UNSSOR: Unsupervised Neural Speech Separation by Leveraging Over-determined Training Mixtures

In reverberant conditions with multiple concurrent speakers, each microphone acquires a mixture signal of multiple speakers at a different location. In over-determined conditions where the microphones out-number speakers, we can narrow down the solutions to speaker images and realize unsupervised speech separation by leveraging each mixture signal as a constraint (i.e., the estimated speaker images at a microphone should add up to the mixture). Equipped with this insight, we propose UNSSOR, an algorithm for $\textbf{u}$nsupervised $\textbf{n}$eural $\textbf{s}$peech $\textbf{s}$eparation by leveraging $\textbf{o}$ver-determined training mixtu$\textbf{r}$es. At each training step, we feed an input mixture to a deep neural network (DNN) to produce an intermediate estimate for each speaker, linearly filter the estimates, and optimize a loss so that, at each microphone, the filtered estimates of all the speakers can add up to the mixture to satisfy the above constraint. We show that this loss can promote unsupervised separation of speakers. The linear filters are computed in each sub-band based on the mixture and DNN estimates through the forward convolutive prediction (FCP) algorithm. To address the frequency permutation problem incurred by using sub-band FCP, a loss term based on minimizing intra-source magnitude scattering is proposed. Although UNSSOR requires over-determined training mixtures, we can train DNNs to achieve under-determined separation (e.g., unsupervised monaural speech separation). Evaluation results on two-speaker separation in reverberant conditions show the effectiveness and potential of UNSSOR.

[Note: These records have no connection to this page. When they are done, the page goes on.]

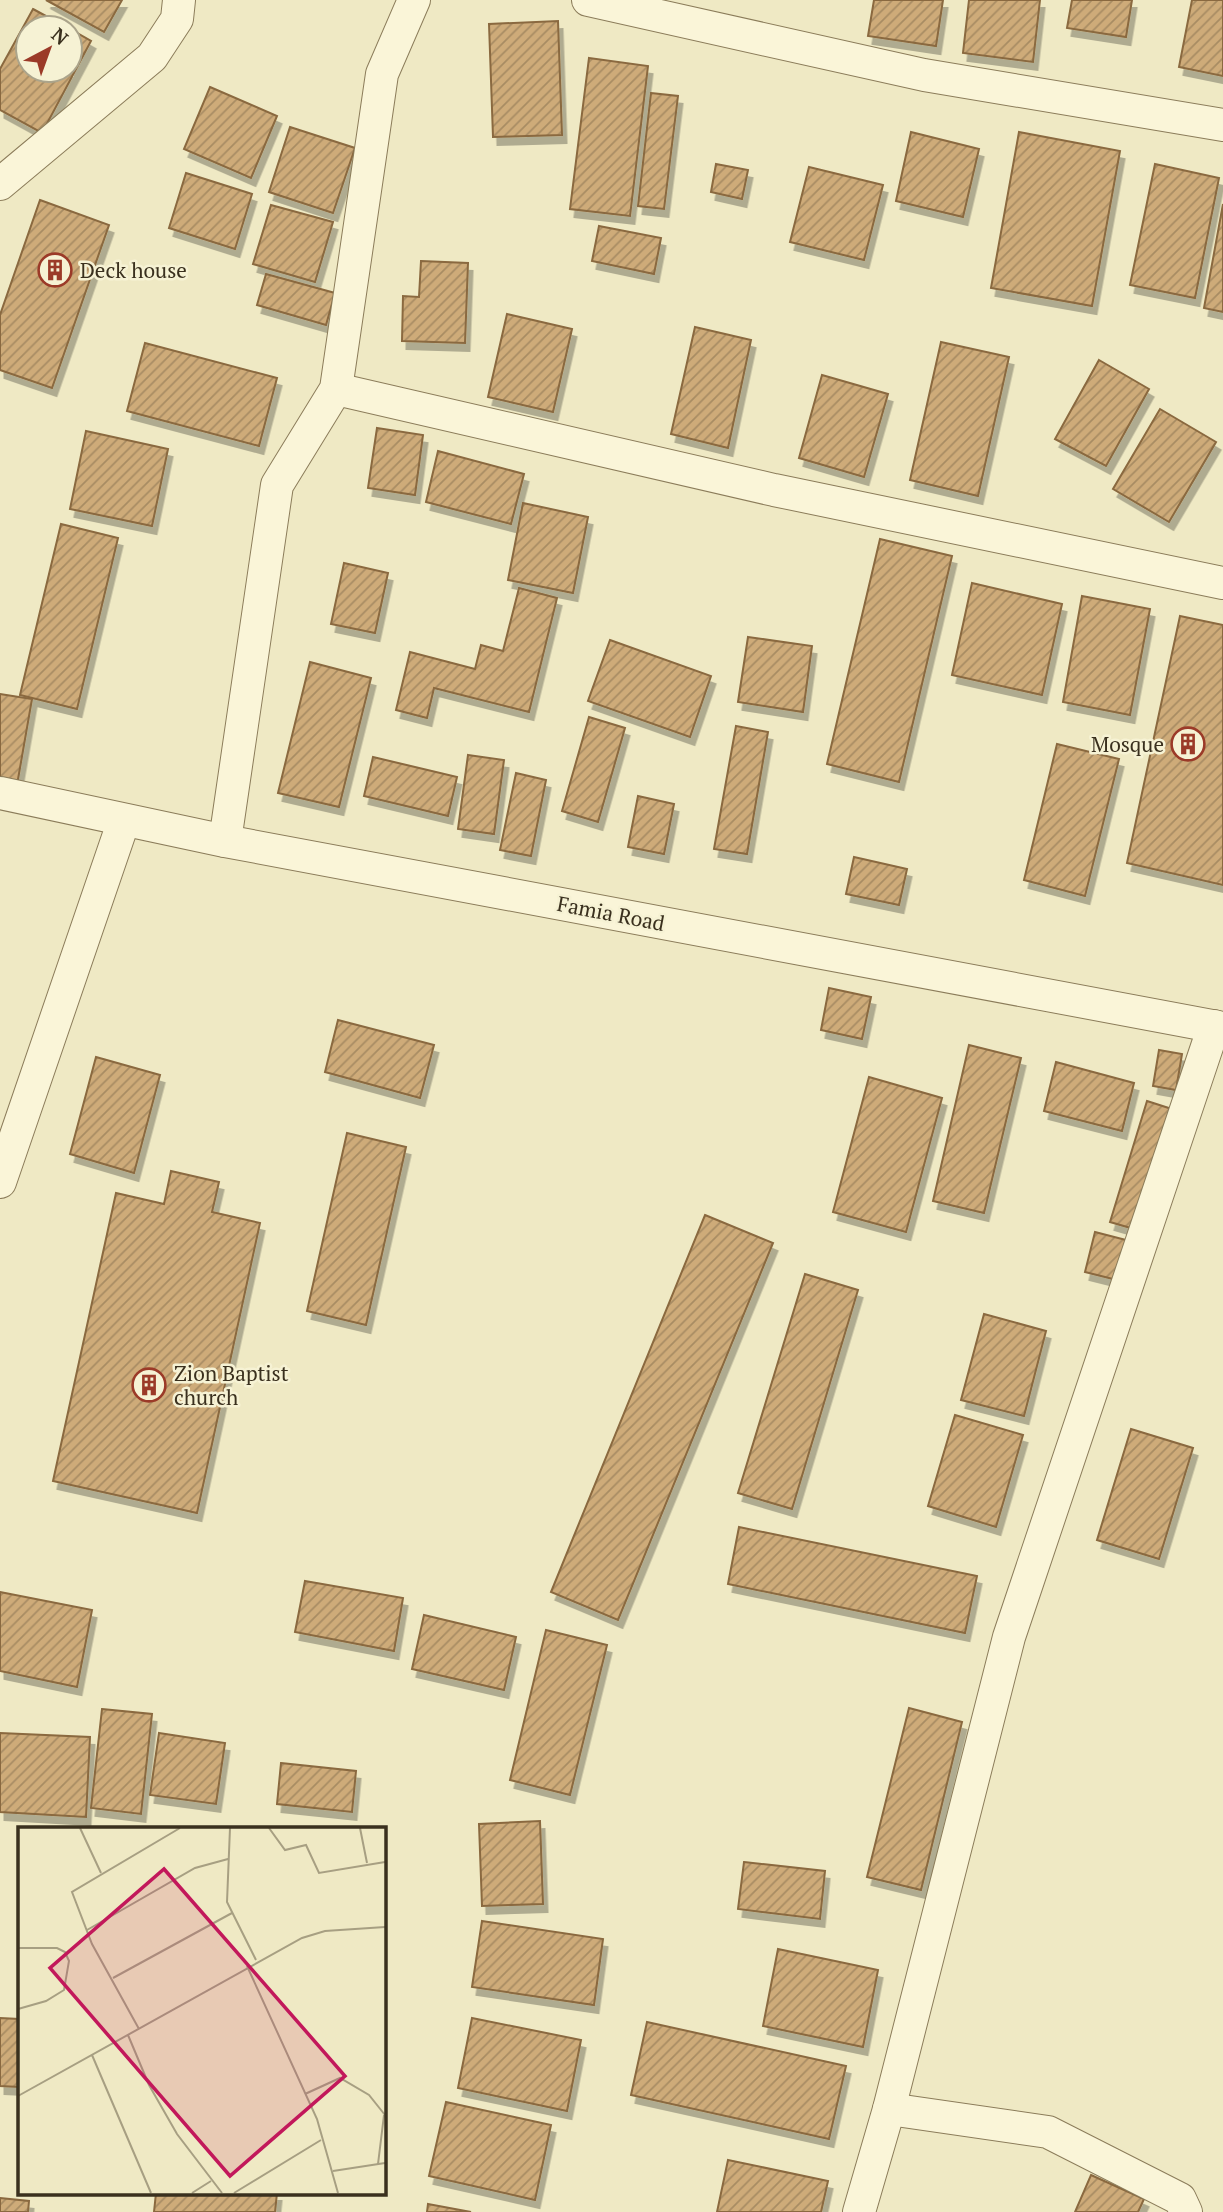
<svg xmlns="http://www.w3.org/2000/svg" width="1223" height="2212" viewBox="0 0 1223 2212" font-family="'PT Serif',serif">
<defs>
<pattern id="building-hatch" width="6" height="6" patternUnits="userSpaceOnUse" patternTransform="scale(1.75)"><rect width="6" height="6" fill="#ceab79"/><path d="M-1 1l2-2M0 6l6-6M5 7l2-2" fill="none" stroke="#a88c63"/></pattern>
<filter id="shadow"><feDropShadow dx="4.5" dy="8" stdDeviation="0" flood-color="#0004"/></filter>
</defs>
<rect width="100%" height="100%" fill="#efe9c4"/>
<g fill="url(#building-hatch)" stroke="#8a693f" stroke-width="2" filter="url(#shadow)">
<polygon points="46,0 122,0 104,32"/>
<polygon points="874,0 943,0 936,46 868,36"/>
<polygon points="969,0 1040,0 1033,62 963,53"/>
<polygon points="1072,0 1132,0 1126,37 1067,28"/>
<polygon points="1192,0 1223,0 1223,76 1179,67"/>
<polygon points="33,9 68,28 28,28 28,70 70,70 70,29 91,41 42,133 0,110 0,69"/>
<polygon points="558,21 562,135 493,137 489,24"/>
<polygon points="589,58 648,66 630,216 570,209"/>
<polygon points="210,87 277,116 251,178 184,149"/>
<polygon points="651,93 678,96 664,209 638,206"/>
<polygon points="290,127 355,148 333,213 269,192"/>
<polygon points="911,132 979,149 963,217 896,201"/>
<polygon points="1019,132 1120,151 1092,306 991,288"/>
<polygon points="716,164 748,170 742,199 711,192"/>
<polygon points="1155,164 1219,178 1195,298 1130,285"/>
<polygon points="809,167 883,185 864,260 790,242"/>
<polygon points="186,173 252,194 235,249 169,228"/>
<polygon points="40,200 109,225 52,388 0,370 0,315"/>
<polygon points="1223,204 1223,312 1204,308"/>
<polygon points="271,205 333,222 315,282 253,264"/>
<polygon points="599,226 661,238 654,274 592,261"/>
<polygon points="421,261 468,263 465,343 402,341 403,296 419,297"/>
<polygon points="266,274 335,293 326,325 257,305"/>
<polygon points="507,314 572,329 553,412 488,397"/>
<polygon points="695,327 751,340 728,448 671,434"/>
<polygon points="941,342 1009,357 978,496 910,480"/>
<polygon points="145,343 277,378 259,446 127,411"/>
<polygon points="1099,360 1149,389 1106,466 1055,439"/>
<polygon points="822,375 888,394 864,477 799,458"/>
<polygon points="1160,409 1216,442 1169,522 1113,489"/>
<polygon points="377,428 423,435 415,495 368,488"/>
<polygon points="86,431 168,449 152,526 70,509"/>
<polygon points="438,451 524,474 511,524 426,502"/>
<polygon points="523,503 588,517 573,593 508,580"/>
<polygon points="61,524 118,538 77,709 20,695"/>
<polygon points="880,539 952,556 899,782 827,764"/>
<polygon points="344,563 388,573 375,633 331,624"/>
<polygon points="972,583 1062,604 1042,695 952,675"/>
<polygon points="519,588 557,598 529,712 434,688 427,718 396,710 410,652 475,669 481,645 503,651"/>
<polygon points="1082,596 1150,609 1130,715 1063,702"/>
<polygon points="1180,616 1223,625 1223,885 1127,863"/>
<polygon points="748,637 812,646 803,712 738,702"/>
<polygon points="610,640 711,676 690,737 588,701"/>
<polygon points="310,662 371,678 339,807 278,793"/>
<polygon points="0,694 32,699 17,785 0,782"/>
<polygon points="589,717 625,728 598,822 562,811"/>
<polygon points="736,726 768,732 747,854 714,849"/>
<polygon points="1057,744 1119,759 1085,896 1024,880"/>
<polygon points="468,755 504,760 494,834 458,829"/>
<polygon points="373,757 457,777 448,816 364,796"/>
<polygon points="516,773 546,780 531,856 500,850"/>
<polygon points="638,796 674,804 664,854 628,847"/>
<polygon points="854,857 907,869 899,905 846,894"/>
<polygon points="829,988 871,997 862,1039 821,1030"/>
<polygon points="338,1020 434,1045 420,1098 325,1072"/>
<polygon points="969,1045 1021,1058 984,1213 933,1201"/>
<polygon points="1159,1050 1182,1054 1176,1090 1153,1086"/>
<polygon points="96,1057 160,1075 134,1173 70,1154"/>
<polygon points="1056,1062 1134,1083 1122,1131 1044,1111"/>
<polygon points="869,1077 942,1098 906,1232 833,1212"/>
<polygon points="1147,1101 1178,1111 1141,1231 1110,1222"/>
<polygon points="347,1133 406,1147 366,1325 307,1311"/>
<polygon points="171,1171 219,1182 212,1212 260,1223 197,1513 53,1481 116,1193 164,1204"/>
<polygon points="705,1215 773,1243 618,1620 551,1592"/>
<polygon points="1095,1232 1126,1240 1117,1280 1085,1272"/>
<polygon points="805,1274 858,1290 792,1509 738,1493"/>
<polygon points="984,1314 1046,1331 1024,1416 961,1400"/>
<polygon points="955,1415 1023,1435 996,1527 928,1506"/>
<polygon points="1131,1429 1193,1448 1159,1559 1097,1540"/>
<polygon points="739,1527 977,1576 965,1633 728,1584"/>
<polygon points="305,1581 403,1598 394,1651 295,1632"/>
<polygon points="0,1592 92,1610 77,1687 0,1671"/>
<polygon points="424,1615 516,1637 504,1690 412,1669"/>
<polygon points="546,1630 607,1645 570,1795 510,1780"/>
<polygon points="909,1708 962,1722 921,1890 867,1877"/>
<polygon points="102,1709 152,1714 141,1814 91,1808"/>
<polygon points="0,1733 90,1737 86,1817 0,1812"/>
<polygon points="159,1733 225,1743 216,1804 150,1795"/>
<polygon points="281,1763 356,1771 352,1812 277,1804"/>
<polygon points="540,1821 543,1904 482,1906 479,1824"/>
<polygon points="744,1862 825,1871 820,1919 738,1909"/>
<polygon points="482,1921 603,1939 594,2005 472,1987"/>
<polygon points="778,1949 878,1970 863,2047 763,2026"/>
<polygon points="0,2018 19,2019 19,2087 0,2086"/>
<polygon points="472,2018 581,2040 567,2111 458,2088"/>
<polygon points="647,2022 846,2066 829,2139 631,2095"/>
<polygon points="446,2102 551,2125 535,2200 429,2176"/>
<polygon points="728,2160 828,2181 821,2212 717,2212"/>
<polygon points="1091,2175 1144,2199 1138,2212 1075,2212"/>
<polygon points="156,2193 277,2193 275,2212 154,2212"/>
<polygon points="0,2198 29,2201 28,2212 0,2212"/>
<polygon points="428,2204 471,2212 427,2212"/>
</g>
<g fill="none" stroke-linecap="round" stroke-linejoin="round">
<defs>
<g id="street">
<polyline points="588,0 924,75 1223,125"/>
<polyline points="0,184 152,57 177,19 179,0"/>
<polyline points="336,389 774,490 1223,583"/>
<polyline points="0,793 225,841 1223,1028"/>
<polyline points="225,841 277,485 336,389 382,74 414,0"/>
<polyline points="0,1182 124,820"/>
<polyline points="889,2109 1048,2132 1180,2199 1186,2212"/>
<polyline points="859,2212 889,2109 1009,1637 1214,1026"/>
</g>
</defs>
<use href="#street" stroke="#8b7c5a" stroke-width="34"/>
<use href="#street" stroke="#faf5d8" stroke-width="32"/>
</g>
<defs>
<symbol id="building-ring" viewBox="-11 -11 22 22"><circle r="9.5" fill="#f6f2d4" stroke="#9b3a28" stroke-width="1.5"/><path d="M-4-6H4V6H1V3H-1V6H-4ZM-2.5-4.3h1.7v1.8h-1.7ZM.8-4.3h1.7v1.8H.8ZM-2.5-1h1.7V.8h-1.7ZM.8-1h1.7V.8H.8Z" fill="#9b3a28"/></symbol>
</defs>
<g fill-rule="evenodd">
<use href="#building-ring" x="36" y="251" width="38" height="38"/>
<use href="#building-ring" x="1169" y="725" width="38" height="38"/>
<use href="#building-ring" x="130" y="1366" width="38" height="38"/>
</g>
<g text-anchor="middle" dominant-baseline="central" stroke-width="5" stroke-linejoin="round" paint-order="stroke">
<g font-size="21" fill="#3a301e" stroke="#f6f2d4" text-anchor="start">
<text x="80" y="270">Deck house</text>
<text x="1164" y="744" text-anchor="end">Mosque</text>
<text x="174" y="1373">Zion Baptist<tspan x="174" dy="24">church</tspan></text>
</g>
<g font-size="21" fill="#3a301e" stroke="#f6f2d4">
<text transform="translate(611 913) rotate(11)">Famia Road</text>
</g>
</g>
<g transform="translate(18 1827)">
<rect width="368" height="368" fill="#efe9c4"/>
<path fill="none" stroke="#a79f82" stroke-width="2" d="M62,1L83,46M212,1L209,75L238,133M251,1L267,23L288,18L301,46L367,35M342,1L349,36M69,103L177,41L210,32M0,121H39L47,125L51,134L46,163L28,174L0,182M229,139L299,292L320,366M95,151L214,86M121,202L74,117L54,65L162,1M110,208L131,258L159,307L204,366M74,228L133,366M287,267L322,251L351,268L367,288M0,269L284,111L307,104L367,100M360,337L366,288M315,344L367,336M174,366L193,354M216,366L303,313"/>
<path fill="#c2185b" fill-opacity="0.15" stroke="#c2185b" stroke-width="3.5" d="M146,42L327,249L212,349L32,141Z"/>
<rect width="368" height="368" fill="none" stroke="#3a301e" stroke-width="3.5"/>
</g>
<g transform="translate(49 49) rotate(41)"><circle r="33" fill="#f6f2d4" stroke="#aba48b" stroke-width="2"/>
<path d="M0-5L12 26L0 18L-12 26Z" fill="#9b3a28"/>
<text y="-10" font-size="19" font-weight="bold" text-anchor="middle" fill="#3a301e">N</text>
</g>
</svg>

翻译：在存在多个同时说话人的混响条件下，每个麦克风在不同位置采集到多个说话人的混合信号。当麦克风数量超过说话人数量的超定条件下，我们可以通过将每个混合信号作为约束条件（即，每个麦克风处的估计说话人图像应叠加为混合信号），缩小说话人图像的求解范围，从而实现无监督语音分离。基于这一见解，我们提出UNSSOR算法——一种通过利用超定训练混合实现$\textbf{u}$无监督$\textbf{n}$神经$\textbf{s}$语音$\textbf{s}$分离的算法。在每个训练步骤中，我们将输入混合信号馈入深度神经网络（DNN）以生成每个说话人的中间估计，对估计结果进行线性滤波，并优化损失函数，使得在每个麦克风处，所有说话人的滤波后估计信号能够叠加为混合信号，从而满足上述约束。我们证明该损失函数能够促进说话人的无监督分离。线性滤波器基于混合信号和DNN估计结果，通过前向卷积预测（FCP）算法在每个子带中计算得出。为解决子带FCP引起的频率排列问题，我们提出了一种基于最小化源内幅度散度的损失项。尽管UNSSOR需要超定训练混合，但我们可以训练DNN实现欠定分离（例如，无监督单声道语音分离）。在混响条件下对双说话人分离的评估结果展示了UNSSOR的有效性和潜力。